Stored data START
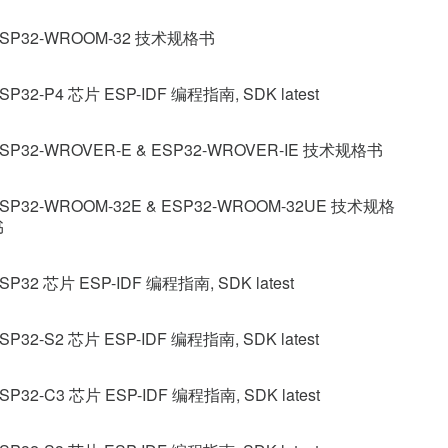
SP32-WROOM-32 技术规格书
SP32-P4 芯片 ESP-IDF 编程指南, SDK latest
SP32-WROVER-E & ESP32-WROVER-IE 技术规格书
SP32-WROOM-32E & ESP32-WROOM-32UE 技术规格
书
SP32 芯片 ESP-IDF 编程指南, SDK latest
SP32-S2 芯片 ESP-IDF 编程指南, SDK latest
SP32-C3 芯片 ESP-IDF 编程指南, SDK latest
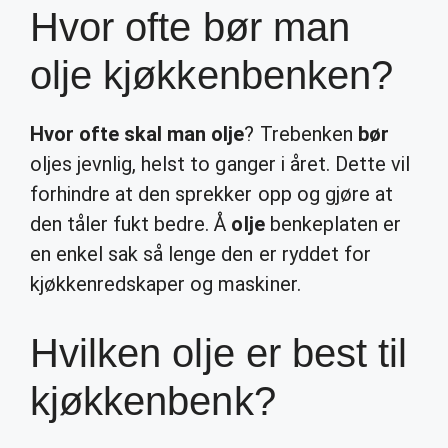
Hvor ofte bør man
olje kjøkkenbenken?
Hvor ofte skal man olje
? Trebenken
bør
oljes jevnlig, helst to ganger i året. Dette vil
forhindre at den sprekker opp og gjøre at
den tåler fukt bedre. Å
olje
benkeplaten er
en enkel sak så lenge den er ryddet for
kjøkkenredskaper og maskiner.
Hvilken olje er best til
kjøkkenbenk?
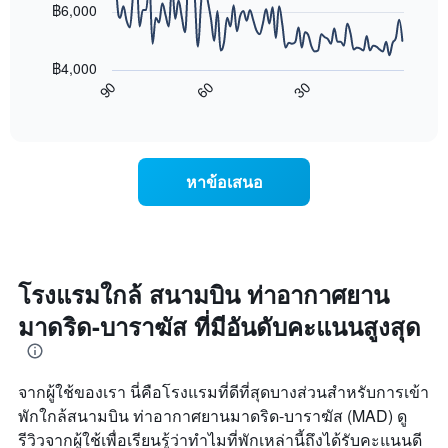
แกน
฿6,000
X
แผนภูมิ
1
ต่อ
แกน
฿4,000
ไป
แสดง
90
60
30
นี้
End
วัน
of
แสดง
interactive
ของ
การ
chart
สัปดาห์
เปลี่ยนแปลง
แผนภูมิ
ของ
หาข้อเสนอ
มี
ราคา
แกน
ห้อง
Y
พัก
1
เมื่อ
แกน
ใกล้
แแส
ถึง
โรงแรมใกล้ สนามบิน ท่าอากาศยาน
ดง
วัน
ราคา
มาดริด-บาราฆัส ที่มีอันดับคะแนนสูงสุด
ที่
เฉลี่ย
เข้า
ของ
พัก
ห้อง
แผนภูมิ
พัก
จากผู้ใช้ของเรา นี่คือโรงแรมที่ดีที่สุดบางส่วนสำหรับการเข้า
มี
พักใกล้สนามบิน ท่าอากาศยานมาดริด-บาราฆัส (MAD) ดู
แกน
X
รีวิวจากผู้ใช้เพื่อเรียนรู้ว่าทำไมที่พักเหล่านี้ถึงได้รับคะแนนดี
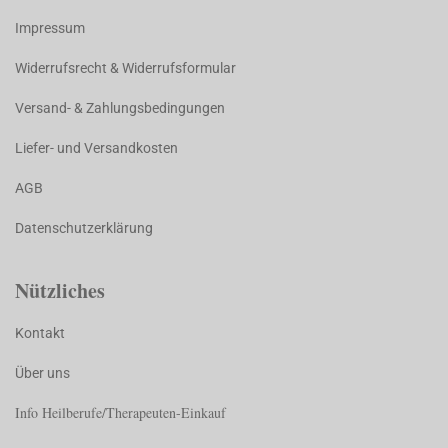
Impressum
Widerrufsrecht & Widerrufsformular
Versand- & Zahlungsbedingungen
Liefer- und Versandkosten
AGB
Datenschutzerklärung
Nützliches
Kontakt
Über uns
Info Heilberufe/Therapeuten-Einkauf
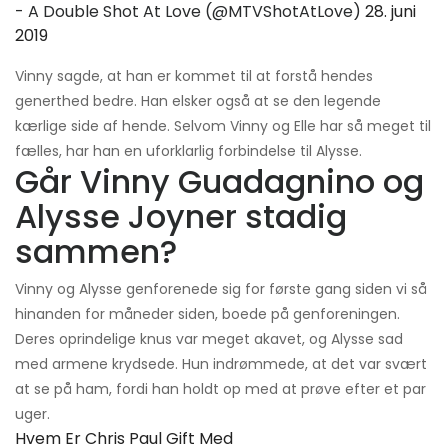
- A Double Shot At Love (@MTVShotAtLove)
28. juni
2019
Vinny sagde, at han er kommet til at forstå hendes
generthed bedre. Han elsker også at se den legende
kærlige side af hende. Selvom Vinny og Elle har så meget til
fælles, har han en uforklarlig forbindelse til Alysse.
Går Vinny Guadagnino og
Alysse Joyner stadig
sammen?
Vinny og Alysse genforenede sig for første gang siden vi så
hinanden for måneder siden, boede på genforeningen.
Deres oprindelige knus var meget akavet, og Alysse sad
med armene krydsede. Hun indrømmede, at det var svært
at se på ham, fordi han holdt op med at prøve efter et par
uger.
Hvem Er Chris Paul Gift Med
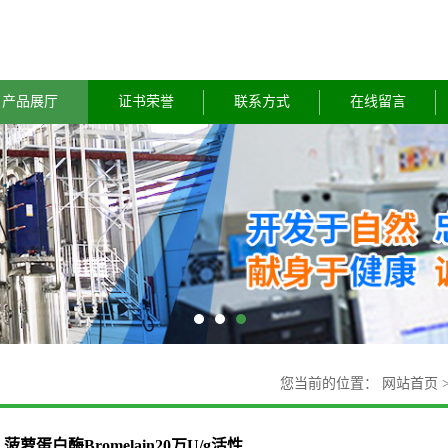
产品展厅
证书荣誉
联系方式
在线留言
您当前的位置：
网站首页
菠萝蛋白酶Bromelain20万U/g活性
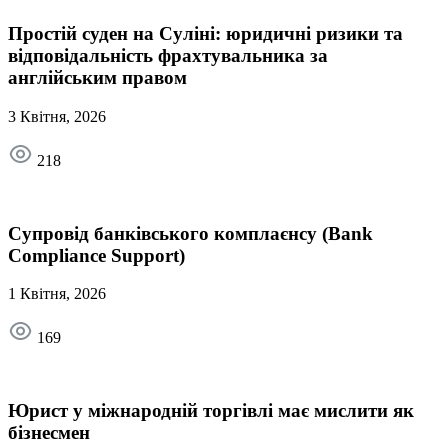
Простій суден на Суліні: юридичні ризики та
відповідальність фрахтувальника за
англійським правом
3 Квітня, 2026
218
Супровід банківського комплаєнсу (Bank
Compliance Support)
1 Квітня, 2026
169
Юрист у міжнародній торгівлі має мислити як
бізнесмен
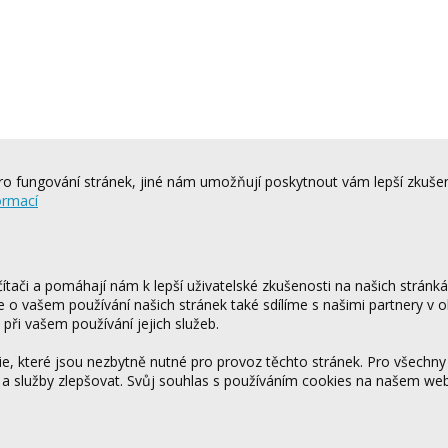
o fungování stránek, jiné nám umožňují poskytnout vám lepší zkušen
ormací
tači a pomáhají nám k lepší uživatelské zkušenosti na našich stránk
ce o vašem používání našich stránek také sdílíme s našimi partnery v o
 při vašem používání jejich služeb.
 které jsou nezbytně nutné pro provoz těchto stránek. Pro všechny
 a služby zlepšovat. Svůj souhlas s používáním cookies na našem w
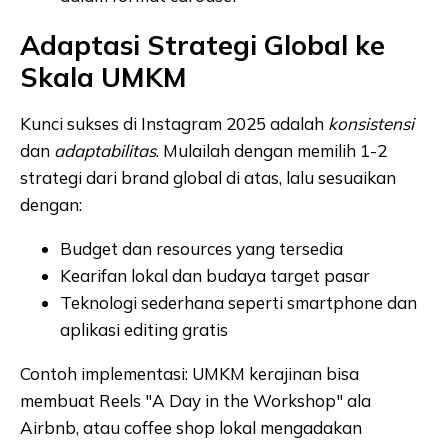
Adaptasi Strategi Global ke
Skala UMKM
Kunci sukses di Instagram 2025 adalah
konsistensi
dan
adaptabilitas
. Mulailah dengan memilih 1-2
strategi dari brand global di atas, lalu sesuaikan
dengan:
Budget dan resources yang tersedia
Kearifan lokal dan budaya target pasar
Teknologi sederhana seperti smartphone dan
aplikasi editing gratis
Contoh implementasi: UMKM kerajinan bisa
membuat Reels "A Day in the Workshop" ala
Airbnb, atau coffee shop lokal mengadakan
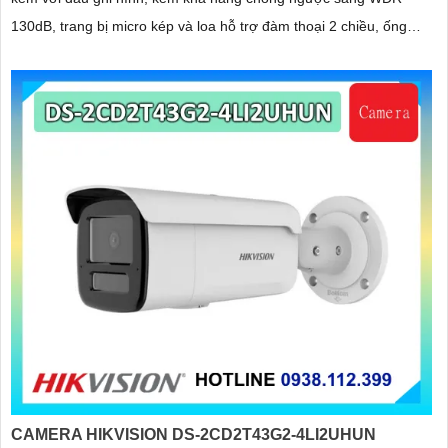
130dB, trang bị micro kép và loa hỗ trợ đàm thoại 2 chiều, ống
kính 4
CAMERA HIKVISION DS-2CD2T43G2-4LI2UHUN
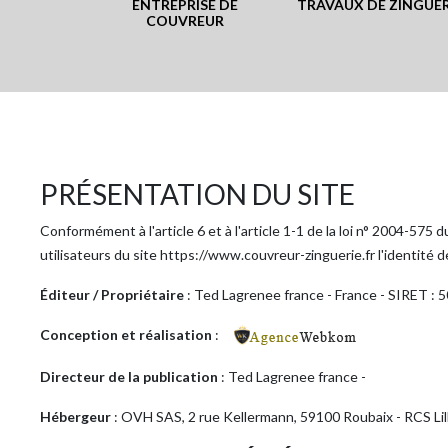
ENTREPRISE DE
TRAVAUX DE ZINGUER
COUVREUR
PRÉSENTATION DU SITE
Conformément à l'article 6 et à l'article 1-1 de la loi n° 2004-575
utilisateurs du site https://www.couvreur-zinguerie.fr l'identité d
Éditeur / Propriétaire
: Ted Lagrenee france - France - SIRET : 50
Conception et réalisation
:
Directeur de la publication
: Ted Lagrenee france -
Hébergeur
: OVH SAS, 2 rue Kellermann, 59100 Roubaix - RCS Li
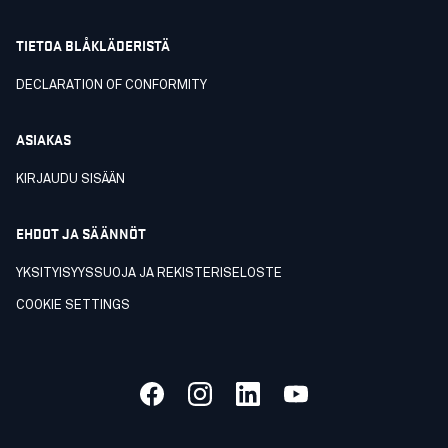
TIETOA BLÅKLÄDERISTÄ
DECLARATION OF CONFORMITY
ASIAKAS
KIRJAUDU SISÄÄN
EHDOT JA SÄÄNNÖT
YKSITYISYYSSUOJA JA REKISTERISELOSTE
COOKIE SETTINGS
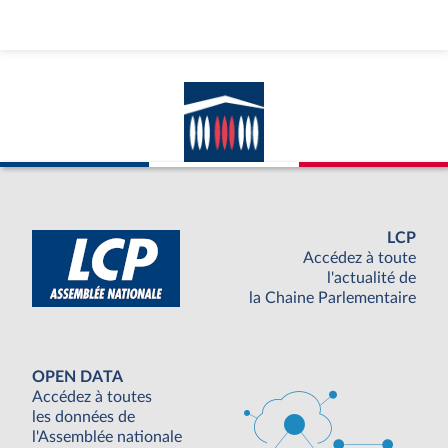
LCP
Accédez à toute
l'actualité de
la Chaine Parlementaire
OPEN DATA
Accédez à toutes
les données de
l'Assemblée nationale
Stored data END
• [Goal of the exercise]
Copy the full listing above exactly, apart from the pictures.

• [Solution for this task]
SP32-WROOM-32 技术规格书
SP32-P4 芯片 ESP-IDF 编程指南, SDK latest
SP32-WROVER-E & ESP32-WROVER-IE 技术规格书
SP32-WROOM-32E & ESP32-WROOM-32UE 技术规格
书
SP32 芯片 ESP-IDF 编程指南, SDK latest
SP32-S2 芯片 ESP-IDF 编程指南, SDK latest
SP32-C3 芯片 ESP-IDF 编程指南, SDK latest
Hvor ofte bør man
olje kjøkkenbenken?
Hvor ofte skal man olje
? Trebenken
bør
oljes jevnlig, helst to ganger i året. Dette vil
forhindre at den sprekker opp og gjøre at
den tåler fukt bedre. Å
olje
benkeplaten er
en enkel sak så lenge den er ryddet for
kjøkkenredskaper og maskiner.
Hvilken olje er best til
kjøkkenbenk?
แกน
฿6,000
X
แผนภูมิ
1
ต่อ
แกน
฿4,000
ไป
แสดง
90
60
30
นี้
End
วัน
of
แสดง
interactive
ของ
การ
chart
สัปดาห์
เปลี่ยนแปลง
แผนภูมิ
ของ
หาข้อเสนอ
มี
ราคา
แกน
ห้อง
Y
พัก
1
เมื่อ
แกน
ใกล้
แแส
ถึง
โรงแรมใกล้ สนามบิน ท่าอากาศยาน
ดง
วัน
ราคา
มาดริด-บาราฆัส ที่มีอันดับคะแนนสูงสุด
ที่
เฉลี่ย
เข้า
ของ
พัก
ห้อง
แผนภูมิ
พัก
จากผู้ใช้ของเรา นี่คือโรงแรมที่ดีที่สุดบางส่วนสำหรับการเข้า
มี
พักใกล้สนามบิน ท่าอากาศยานมาดริด-บาราฆัส (MAD) ดู
แกน
X
รีวิวจากผู้ใช้เพื่อเรียนรู้ว่าทำไมที่พักเหล่านี้ถึงได้รับคะแนนดี
Impressum
Widerrufsrecht & Widerrufsformular
Versand- & Zahlungsbedingungen
Liefer- und Versandkosten
AGB
Datenschutzerklärung
Nützliches
Kontakt
Über uns
Info Heilberufe/Therapeuten-Einkauf
- A Double Shot At Love (@MTVShotAtLove)
28. juni
2019
Vinny sagde, at han er kommet til at forstå hendes
generthed bedre. Han elsker også at se den legende
kærlige side af hende. Selvom Vinny og Elle har så meget til
fælles, har han en uforklarlig forbindelse til Alysse.
Går Vinny Guadagnino og
Alysse Joyner stadig
sammen?
Vinny og Alysse genforenede sig for første gang siden vi så
hinanden for måneder siden, boede på genforeningen.
Deres oprindelige knus var meget akavet, og Alysse sad
med armene krydsede. Hun indrømmede, at det var svært
at se på ham, fordi han holdt op med at prøve efter et par
uger.
Hvem Er Chris Paul Gift Med
产品展厅
证书荣誉
联系方式
在线留言
您当前的位置：
网站首页
菠萝蛋白酶Bromelain20万U/g活性
Простій суден на Суліні: юридичні ризики та
відповідальність фрахтувальника за
англійським правом
3 Квітня, 2026
218
Супровід банківського комплаєнсу (Bank
Compliance Support)
1 Квітня, 2026
169
Юрист у міжнародній торгівлі має мислити як
бізнесмен
o fungování stránek, jiné nám umožňují poskytnout vám lepší zkušen
ormací
tači a pomáhají nám k lepší uživatelské zkušenosti na našich stránk
ce o vašem používání našich stránek také sdílíme s našimi partnery v o
 při vašem používání jejich služeb.
 které jsou nezbytně nutné pro provoz těchto stránek. Pro všechny
 a služby zlepšovat. Svůj souhlas s používáním cookies na našem w
Adaptasi Strategi Global ke
Skala UMKM
Kunci sukses di Instagram 2025 adalah
konsistensi
dan
adaptabilitas
. Mulailah dengan memilih 1-2
strategi dari brand global di atas, lalu sesuaikan
dengan:
Budget dan resources yang tersedia
Kearifan lokal dan budaya target pasar
Teknologi sederhana seperti smartphone dan
aplikasi editing gratis
Contoh implementasi: UMKM kerajinan bisa
membuat Reels "A Day in the Workshop" ala
Airbnb, atau coffee shop lokal mengadakan
130dB, trang bị micro kép và loa hỗ trợ đàm thoại 2 chiều, ống
kính 4
CAMERA HIKVISION DS-2CD2T43G2-4LI2UHUN
ENTREPRISE DE
TRAVAUX DE ZINGUER
COUVREUR
PRÉSENTATION DU SITE
Conformément à l'article 6 et à l'article 1-1 de la loi n° 2004-575
utilisateurs du site https://www.couvreur-zinguerie.fr l'identité d
Éditeur / Propriétaire
: Ted Lagrenee france - France - SIRET : 50
Conception et réalisation
:
Directeur de la publication
: Ted Lagrenee france -
Hébergeur
: OVH SAS, 2 rue Kellermann, 59100 Roubaix - RCS Li
TIETOA BLÅKLÄDERISTÄ
DECLARATION OF CONFORMITY
ASIAKAS
KIRJAUDU SISÄÄN
EHDOT JA SÄÄNNÖT
YKSITYISYYSSUOJA JA REKISTERISELOSTE
COOKIE SETTINGS
LCP
Accédez à toute
l'actualité de
la Chaine Parlementaire
OPEN DATA
Accédez à toutes
les données de
l'Assemblée nationale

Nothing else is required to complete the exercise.